Samstag, 30. Mai 2020, 10.15 bis 17 Uhr, und Sonntag, 31. Mai 2020, 9.15 bis 15 Uhr (an beiden Tagen sonnig, heiter bis wolkig, 15 bis 23 Grad, angenehme, etwas windige Frühlingstage), Wagbachniederung bei Waghäusel (Baden-Württemberg)
Das Naturschutzgebiet und Europäische Vogelschutzgebiet Wagbachniederung liegt nördlich der Ortschaft Waghäusel zwischen Mannheim und Karlsruhe am rechten Rheinufer. Das rund 224 Hektar große Feuchtgebiet entstand aus ehemaligen Klärteichen einer Zuckerfabrik und Resten eines Moores in der Rheinaue. Es ist ein wichtiger Brut- und Rastplatz für heimische und durchziehende Vögel. Um die 300 Vogelarten wurden hier insgesamt gesichtet. Mehr Informationen zum Gebiet auf Wikipedia.

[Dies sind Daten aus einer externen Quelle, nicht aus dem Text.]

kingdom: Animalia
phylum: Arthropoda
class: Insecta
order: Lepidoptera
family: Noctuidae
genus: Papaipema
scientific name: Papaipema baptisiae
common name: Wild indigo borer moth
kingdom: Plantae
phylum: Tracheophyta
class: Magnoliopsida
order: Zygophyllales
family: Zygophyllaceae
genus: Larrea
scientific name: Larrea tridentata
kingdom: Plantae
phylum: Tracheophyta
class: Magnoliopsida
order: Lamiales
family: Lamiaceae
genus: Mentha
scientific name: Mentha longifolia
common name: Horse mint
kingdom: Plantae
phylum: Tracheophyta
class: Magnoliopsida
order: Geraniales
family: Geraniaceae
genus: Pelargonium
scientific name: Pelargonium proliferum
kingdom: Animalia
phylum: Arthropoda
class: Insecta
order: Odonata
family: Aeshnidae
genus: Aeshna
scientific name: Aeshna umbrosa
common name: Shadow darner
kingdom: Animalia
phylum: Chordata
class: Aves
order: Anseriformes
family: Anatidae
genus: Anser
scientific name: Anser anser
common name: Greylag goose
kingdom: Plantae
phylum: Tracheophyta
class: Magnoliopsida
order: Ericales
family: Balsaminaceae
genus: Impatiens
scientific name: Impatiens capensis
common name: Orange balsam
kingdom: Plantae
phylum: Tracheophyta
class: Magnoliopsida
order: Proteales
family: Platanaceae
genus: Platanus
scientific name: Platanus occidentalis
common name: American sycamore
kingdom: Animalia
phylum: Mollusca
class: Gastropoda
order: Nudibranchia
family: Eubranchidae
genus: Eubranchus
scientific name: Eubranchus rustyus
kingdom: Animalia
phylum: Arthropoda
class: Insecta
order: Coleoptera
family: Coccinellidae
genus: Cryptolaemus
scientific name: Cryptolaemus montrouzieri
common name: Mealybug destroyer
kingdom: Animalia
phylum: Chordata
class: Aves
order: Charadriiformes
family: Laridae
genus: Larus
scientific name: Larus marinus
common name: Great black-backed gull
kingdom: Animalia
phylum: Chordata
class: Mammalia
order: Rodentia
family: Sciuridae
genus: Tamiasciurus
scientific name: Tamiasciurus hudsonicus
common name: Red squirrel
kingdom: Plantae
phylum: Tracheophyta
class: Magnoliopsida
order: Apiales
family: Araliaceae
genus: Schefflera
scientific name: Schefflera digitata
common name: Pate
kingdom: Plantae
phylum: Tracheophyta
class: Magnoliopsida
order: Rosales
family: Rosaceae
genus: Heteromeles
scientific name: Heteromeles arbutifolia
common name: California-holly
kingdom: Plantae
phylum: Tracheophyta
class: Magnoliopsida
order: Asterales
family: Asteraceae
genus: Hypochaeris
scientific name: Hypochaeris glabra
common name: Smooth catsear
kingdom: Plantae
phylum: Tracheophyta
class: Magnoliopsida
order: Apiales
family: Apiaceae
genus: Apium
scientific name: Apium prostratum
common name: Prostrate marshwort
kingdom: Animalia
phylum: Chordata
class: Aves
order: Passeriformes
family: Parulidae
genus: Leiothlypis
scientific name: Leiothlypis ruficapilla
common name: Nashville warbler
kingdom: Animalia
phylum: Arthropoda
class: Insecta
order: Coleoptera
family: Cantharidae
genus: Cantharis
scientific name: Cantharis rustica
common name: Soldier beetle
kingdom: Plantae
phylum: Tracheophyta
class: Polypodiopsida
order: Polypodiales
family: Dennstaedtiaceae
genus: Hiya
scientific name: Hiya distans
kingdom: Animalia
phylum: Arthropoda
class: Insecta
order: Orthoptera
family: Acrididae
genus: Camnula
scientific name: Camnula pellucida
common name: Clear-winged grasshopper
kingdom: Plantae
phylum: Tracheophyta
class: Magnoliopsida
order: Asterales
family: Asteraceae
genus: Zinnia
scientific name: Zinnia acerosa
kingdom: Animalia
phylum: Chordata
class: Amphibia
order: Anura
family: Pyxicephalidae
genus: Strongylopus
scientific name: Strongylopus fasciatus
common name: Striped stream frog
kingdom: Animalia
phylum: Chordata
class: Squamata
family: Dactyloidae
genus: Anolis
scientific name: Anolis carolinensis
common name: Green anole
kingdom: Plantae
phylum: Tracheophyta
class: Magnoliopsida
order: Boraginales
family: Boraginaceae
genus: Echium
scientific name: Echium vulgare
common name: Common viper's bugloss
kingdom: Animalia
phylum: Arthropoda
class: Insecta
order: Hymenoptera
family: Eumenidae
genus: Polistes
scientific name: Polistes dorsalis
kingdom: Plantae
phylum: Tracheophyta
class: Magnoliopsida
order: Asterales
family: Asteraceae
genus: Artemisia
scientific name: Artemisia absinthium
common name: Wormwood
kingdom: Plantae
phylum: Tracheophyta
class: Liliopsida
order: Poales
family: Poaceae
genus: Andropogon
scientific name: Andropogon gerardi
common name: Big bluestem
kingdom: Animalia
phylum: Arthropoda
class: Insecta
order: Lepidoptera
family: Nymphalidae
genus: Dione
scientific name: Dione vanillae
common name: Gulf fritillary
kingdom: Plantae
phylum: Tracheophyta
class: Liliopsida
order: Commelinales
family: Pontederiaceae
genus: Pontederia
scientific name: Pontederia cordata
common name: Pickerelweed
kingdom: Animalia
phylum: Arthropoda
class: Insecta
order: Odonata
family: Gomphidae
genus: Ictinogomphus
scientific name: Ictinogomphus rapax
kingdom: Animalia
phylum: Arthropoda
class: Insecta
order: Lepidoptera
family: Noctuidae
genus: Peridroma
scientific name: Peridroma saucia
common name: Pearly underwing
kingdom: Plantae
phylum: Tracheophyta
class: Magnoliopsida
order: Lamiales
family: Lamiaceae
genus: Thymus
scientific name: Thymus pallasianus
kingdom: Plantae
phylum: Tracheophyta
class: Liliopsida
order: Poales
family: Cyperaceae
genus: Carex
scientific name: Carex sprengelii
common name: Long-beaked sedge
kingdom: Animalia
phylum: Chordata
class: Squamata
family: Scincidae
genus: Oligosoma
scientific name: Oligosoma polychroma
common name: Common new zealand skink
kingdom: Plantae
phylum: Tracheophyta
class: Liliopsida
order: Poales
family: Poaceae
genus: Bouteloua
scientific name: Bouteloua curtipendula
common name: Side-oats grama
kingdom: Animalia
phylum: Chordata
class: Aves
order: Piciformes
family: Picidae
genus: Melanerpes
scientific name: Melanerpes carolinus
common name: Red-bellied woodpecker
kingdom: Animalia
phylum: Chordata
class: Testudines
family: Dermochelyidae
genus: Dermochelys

Mit meinen LBV-Kollegen Markus und Wolfgang aus München bin ich für zwei Tage in dieses Gebiet gereist, das in der Vogelbeobachterszene für die tollen Möglichkeiten der Purpurreiherbeobachtung bekannt ist. Die Tour hatten wir schon vor Corona geplant und nach einem Telefonat mit dem Hotel zur Bestätigung, dass es geöffnet hat, sind wir mit zwei Autos gestartet, um den Abstandsregeln gerecht zu werden. Wir haben das Naturschutzgebiet zweimal besucht, ich fasse die Beobachtungen aber zusammen, da sie überwiegend identisch sind.
Am Samstag kommen wir um kurz nach 10 Uhr in Waghäusel an. Der Zugang zur Wagbachniederung liegt am südlichen Ende. In der Nähe eines Bauernhofes können wir parken und wir nehmen den Weg entlang des Neugrabens in das Gebiet. Das Wetter ist herrlich, die Sonne scheint und eine kühle Frische liegt noch in der Luft. Und wir haben uns kundig gemacht: Auf Feldwegen und manchmal auch schmalen Trampelpfaden kann man zwischen den verschiedenen Becken und weiten Röhrichtflächen durch die Wagbachniederung (Karte und Bilder) wandern. Einige Wege liegen etwas höher als die Becken, so kann man gut in das Gelände einsehen. Zwei Hütten und eine Holzplattform stehen für Vogelbeobachter ebenfalls zur Verfügung.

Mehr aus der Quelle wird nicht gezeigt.